Underlying the disconnect between the reporters at the U.N. on Wednesday and the Syrian ambassador was a fundamental disagreement about the potential contribution journalists could make to discovering and reporting the truth about the conflict in the country.
Behind Mr. Frei's confrontational questioning of the Syrian ambassador, and of his Russian counterpart before him, was a set of assumptions common in countries where the news media is allowed to operate more or less free from government control. To a British reporter, it is a given that a journalist's duty is to discover and make public the truth, even or particularly when it concerns matters that government officials might prefer to keep secret.

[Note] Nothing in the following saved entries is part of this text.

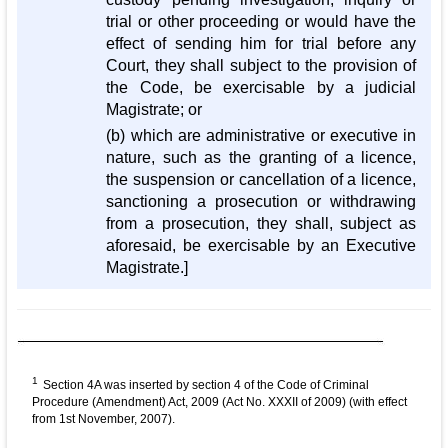
trial or other proceeding or would have the
effect of sending him for trial before any
Court, they shall subject to the provision of
the Code, be exercisable by a judicial
Magistrate; or
(b) which are administrative or executive in
nature, such as the granting of a licence,
the suspension or cancellation of a licence,
sanctioning a prosecution or withdrawing
from a prosecution, they shall, subject as
aforesaid, be exercisable by an Executive
Magistrate.]
1
Section 4A was inserted by section 4 of the Code of Criminal
Procedure (Amendment) Act, 2009 (Act No. XXXII of 2009) (with effect
from 1st November, 2007).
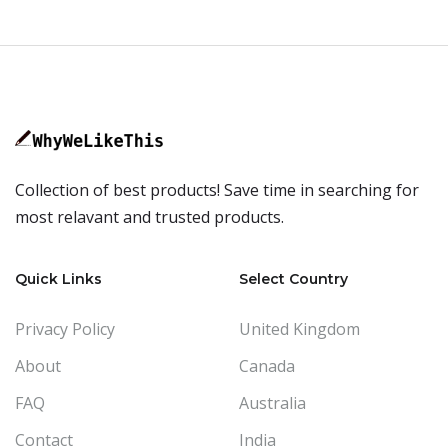
Collection of best products! Save time in searching for
most relavant and trusted products.
Quick Links
Select Country
Privacy Policy
United Kingdom
About
Canada
FAQ
Australia
Contact
India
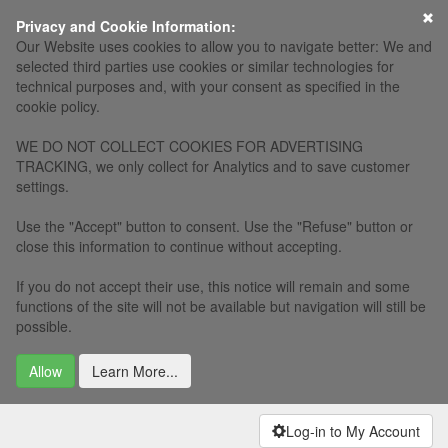
×
Privacy and Cookie Information:
Our Website uses cookies to allow you to navigate better: We and
selected third parties use cookies or similar technologies for
technical purposes and, with your consent as specified in the
cookie policy.
WE DO NOT COLLECT COOKIES FOR ADVERTISING
TRACKING, we only collect for Analytics and to save customer
settings.
Use the "Accept" button to consent. Use the "Refuse" button or
close this information to continue without accepting.
If you do not accept their use, this notice will remain and some
functions of the site will not be available but navigation will still be
possible.
Allow
Learn More...
Log-in to My Account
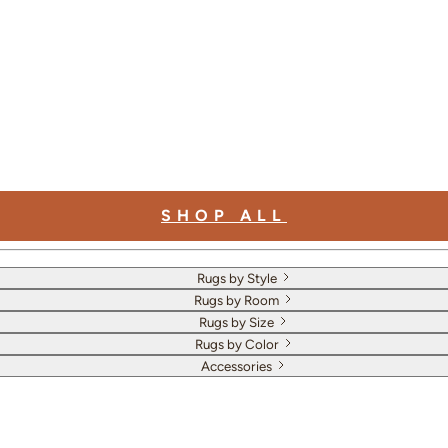
SHOP ALL
Rugs by Style
Rugs by Room
Rugs by Size
Rugs by Color
Accessories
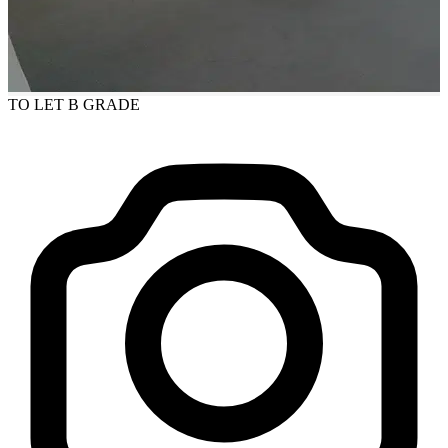
TO LET
B GRADE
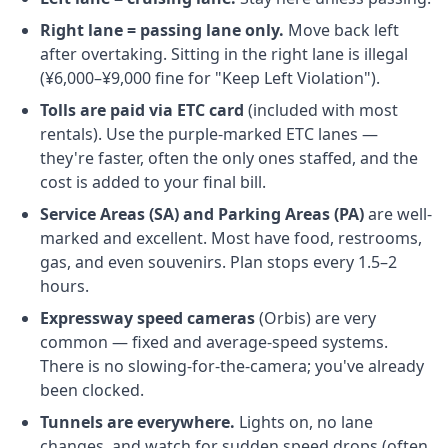
Right lane = passing lane only.
Move back left
after overtaking. Sitting in the right lane is illegal
(¥6,000–¥9,000 fine for "Keep Left Violation").
Tolls are paid via ETC card
(included with most
rentals). Use the purple-marked ETC lanes —
they're faster, often the only ones staffed, and the
cost is added to your final bill.
Service Areas (SA) and Parking Areas (PA)
are well-
marked and excellent. Most have food, restrooms,
gas, and even souvenirs. Plan stops every 1.5–2
hours.
Expressway speed cameras
(Orbis) are very
common — fixed and average-speed systems.
There is no slowing-for-the-camera; you've already
been clocked.
Tunnels are everywhere.
Lights on, no lane
changes, and watch for sudden speed drops (often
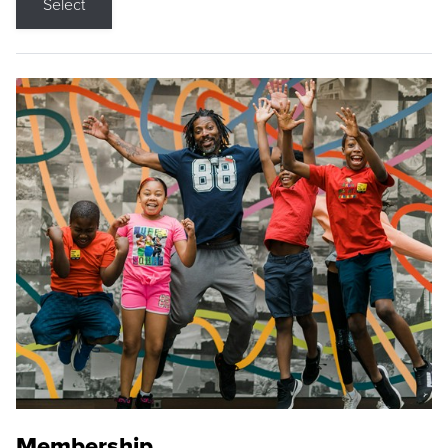
Select
Membership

Mr. Jaafari, as representative of a government that blocks independent reporting and tightly controls the flow of information to its citizens through state-run news channels, insisted to Mr. Frei and the other reporters in New York that the truth about what happened in Houla could only be reliably determined by the government officials appointed by the president to discover it. As a result, he dismissed not only the information gathered by Channel 4 News in the village on Wednesday, but also the witness accounts collected earlier in the week by investigators for Human Rights Watch, reporters from other news organizations and U.N. observers who visited the village in the immediate aftermath of the massacre.The ambassador's position is entirely consistent with stance taken by the government since the start of the uprising, 15 months ago, when one of Mr. Assad's advisers, Bouthaina Shaaban, publicly scolded a BBC correspondent for using video recorded by activists to undermine the government's account of events in a report on the killing of protesters at the Omari mosque in the Syrian city of Dara'a.
There were “a lot of exaggerations,” in the BBC's report, Ms. Shaaban said, “and we could see that they were not willing to take the news as it exactly was.” She added that the employees of Syrian state television “have their credibility,” yet their official accounts of events in their country were not being accepted by foreign reporters. “I was talking to some of the media men,” Ms. Shaaban said, “and some of them said, ‘Even when we said to them something, they would not believe us.” At the end of her lecture, she told the BBC correspondent Lina Sinjab: “The events are happening in Syria, by the way, and only Syrian television tells the truth, no one else.”
The Syrian government's habit of reflexively dismissing credible reports from foreign journalists that slaughter in Houla was carried out by the Syrian army and pro-government militias as if they were no more reliable than, or identical to, enemy propaganda, has been echoed all week by reports from the state-financed satellite news channels of two close allies, Iran and Russia — two countries that also tend to equate independent reporting with treason.
The satellite network Russia Today, which was set up by the Russian government's information agency, broadcast reports this week suggesting that it was impossible to know which side was responsible for the massacre in the rebel-held village and seized on an error by the BBC, which mistook a photograph of bodies excavated from a mass grave in Iraq for one shot in Houla last weekend, as evidence of an intentional propaganda campaign against Syria.Earlier on Wednesday, Press TV, Iran's English-language satellite news channel, broadcast a report bearing the headline, “‘NATO Behind Houla Massacre,'” which featured remarks by a pundit who asserted that the massacre was “a brazen act of terrorism by the pro-Saudi, Wahhabi, pro-Israel and pro-American terrorists.”